*** Opening of THE DATA ***

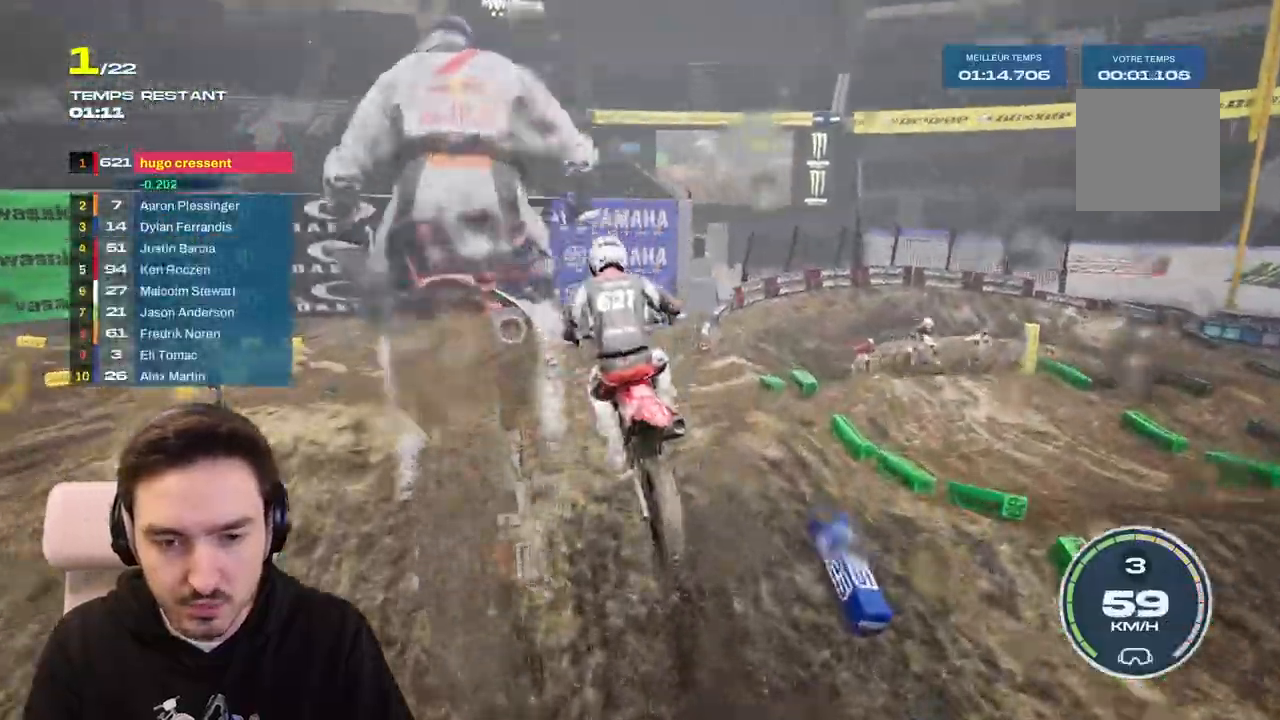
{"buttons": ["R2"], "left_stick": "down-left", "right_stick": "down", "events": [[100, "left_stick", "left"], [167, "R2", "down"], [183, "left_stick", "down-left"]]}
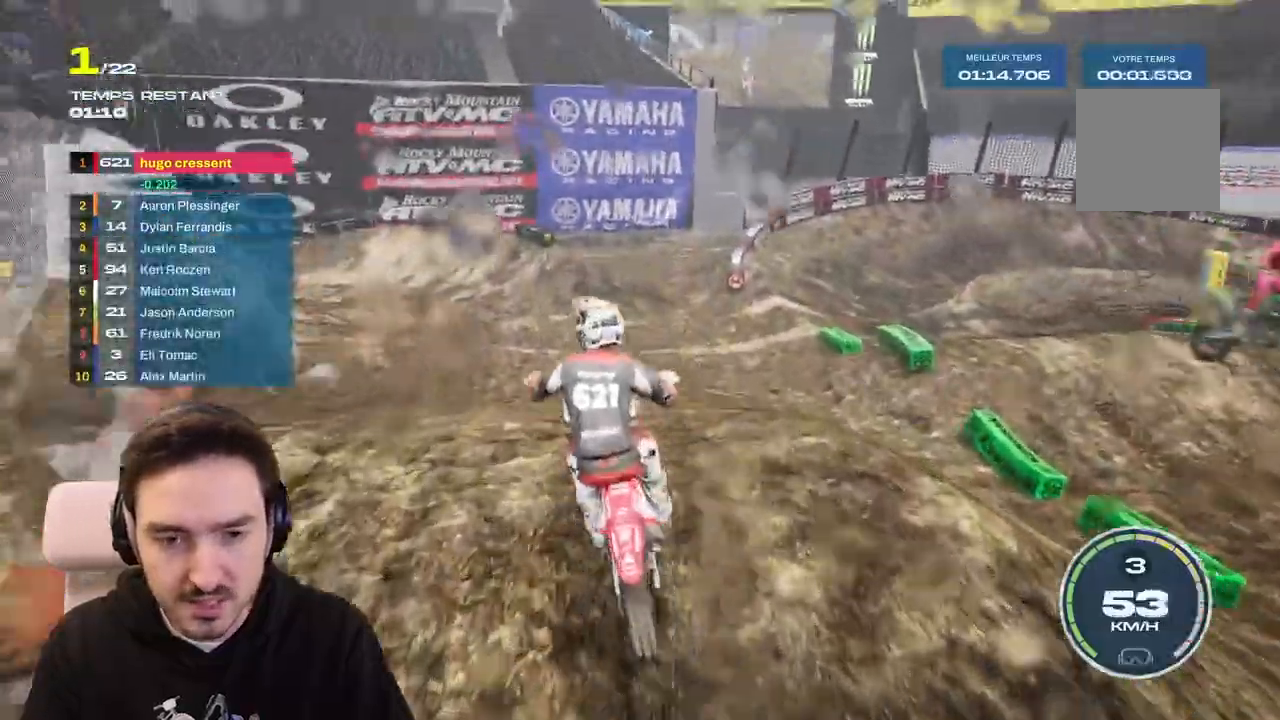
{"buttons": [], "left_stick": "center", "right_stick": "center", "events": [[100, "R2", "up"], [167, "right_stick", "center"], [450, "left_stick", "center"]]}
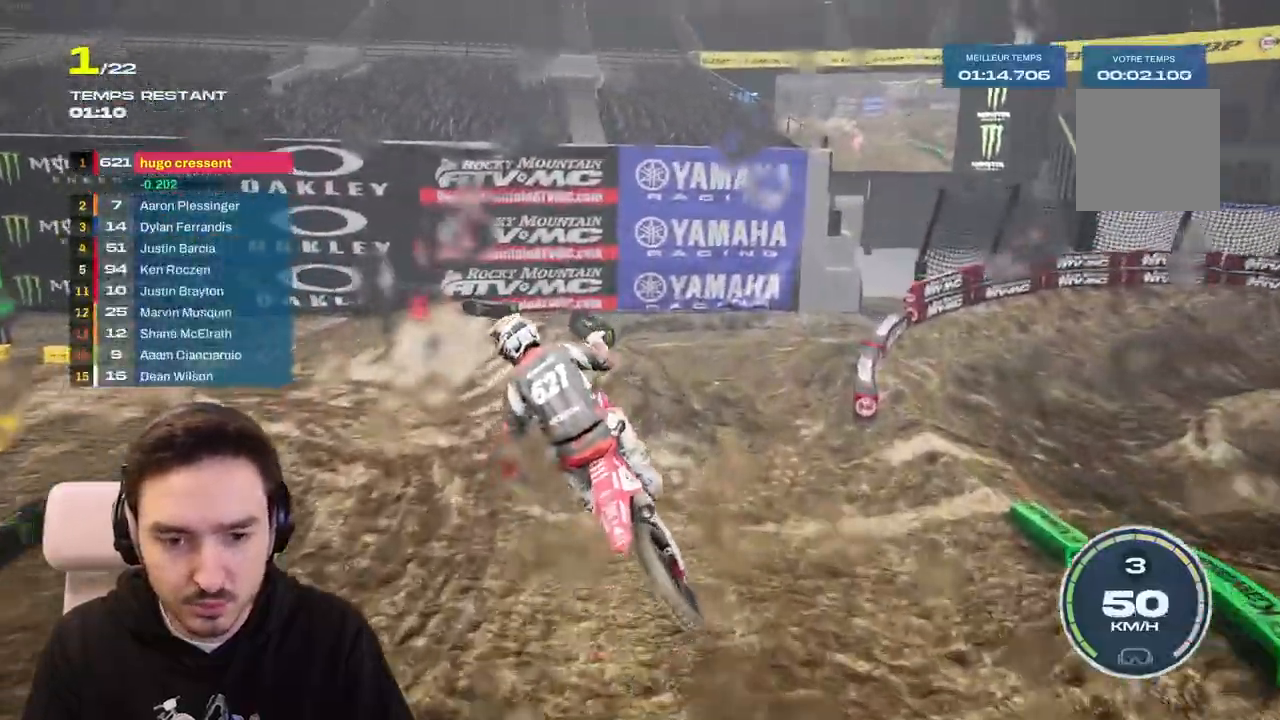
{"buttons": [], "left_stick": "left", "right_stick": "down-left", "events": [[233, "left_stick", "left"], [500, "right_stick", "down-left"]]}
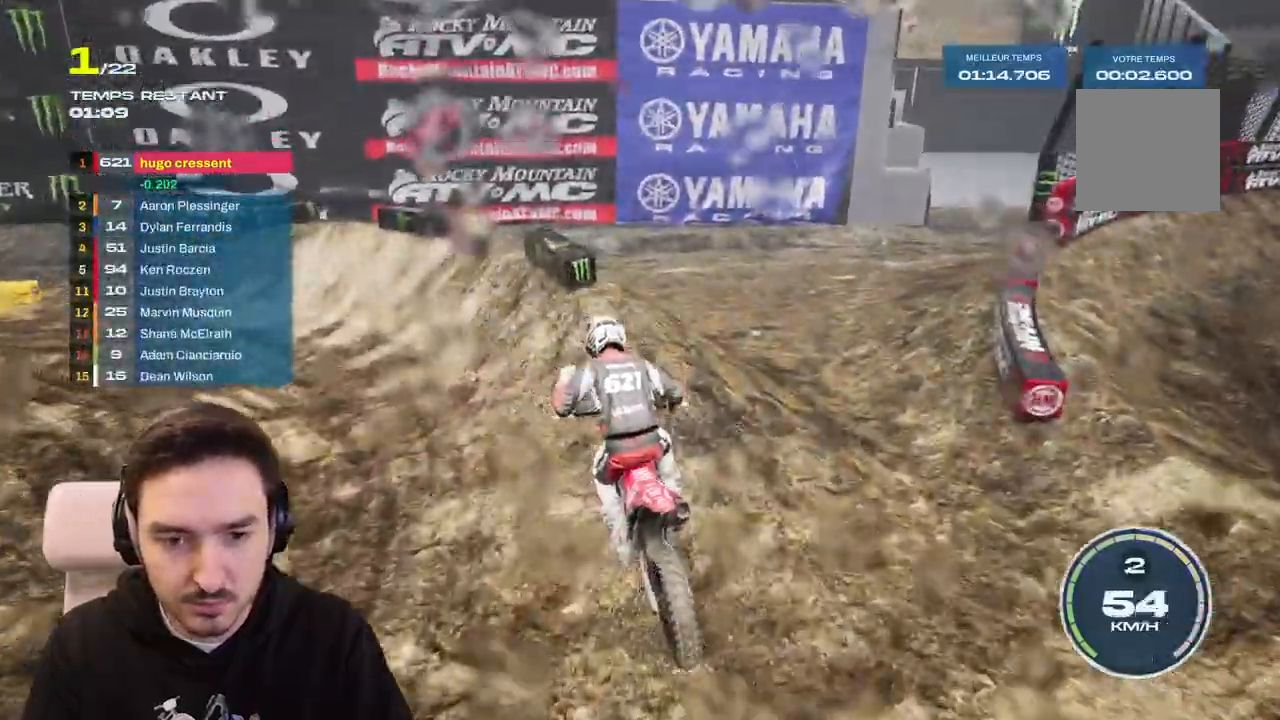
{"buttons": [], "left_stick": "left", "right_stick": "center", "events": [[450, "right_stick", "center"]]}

*** Close of THE DATA ***

Retype all of the material above exactly; the pictures stay out.

{"buttons": ["R2"], "left_stick": "down-left", "right_stick": "down", "events": [[100, "left_stick", "left"], [167, "R2", "down"], [183, "left_stick", "down-left"]]}
{"buttons": [], "left_stick": "center", "right_stick": "center", "events": [[100, "R2", "up"], [167, "right_stick", "center"], [450, "left_stick", "center"]]}
{"buttons": [], "left_stick": "left", "right_stick": "down-left", "events": [[233, "left_stick", "left"], [500, "right_stick", "down-left"]]}
{"buttons": [], "left_stick": "left", "right_stick": "center", "events": [[450, "right_stick", "center"]]}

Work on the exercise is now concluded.